A categoria de phablets continua sob o domínio absoluto da Samsung. Se a primeira versão do Galaxy Note já se mostrava uma boa opção de compra, o Galaxy Note 2, mantendo praticamente o mesmo preço, apresentou evoluções consideráveis em termos de capacidade de processamento, desempenho e software.

Disponível no mercado brasileiro por preços que variam entre R$ 1,9 mil e R$ 2,2 mil, o phablet se sobressaiu com louvor em praticamente todos os testes realizados. No caso dos benchmarks, por exemplo, ele atingiu os índices mais altos no comparativo direto entre alguns dos principais produtos da Samsung na atualidade.

As novas funcionalidades da S Pen tornaram a caneta mais do que um mero acessório de luxo, transformando-a em um elemento facilitador para o consumidor. O tamanho de tela “acima da média”, se compararmos o produto com um smartphone, pode ser incômodo para pessoas com mãos pequenas ou que prefiram gadgets mais discretos.
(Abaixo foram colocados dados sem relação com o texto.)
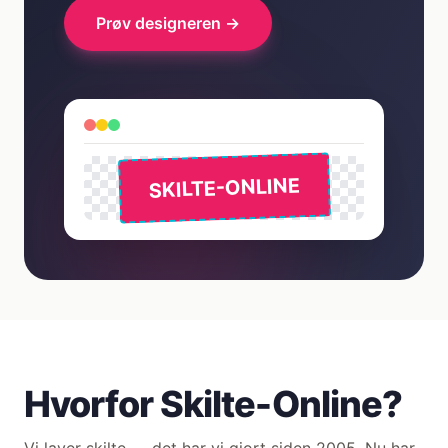
Prøv designeren →
SKILTE-ONLINE
Hvorfor Skilte-Online?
Entretanto, ciente desse perfil, a Samsung disponibilizou até mesmo um recurso que permite utilizar apenas um dos lados do aparelho, permitindo o manuseio do produto com apenas um das mãos de forma mais acessível, sem que você precise se incomodar com o fato de que o seu polegar não alcança todos os pontos da tela.

Sem dúvida, trata-se de um aparelho extremamente eficiente e recheado de recursos, que justifica o status de ser considerado um dos melhores disponíveis na atualidade. Entre os modelos com Android testados pelo Tecmundo, esse é o que apresentou o melhor desempenho em benchmarks. Situado em uma faixa de preço competitiva dentro de sua proposta, certamente esse é um produto a ser considerado entre as suas opções de compra.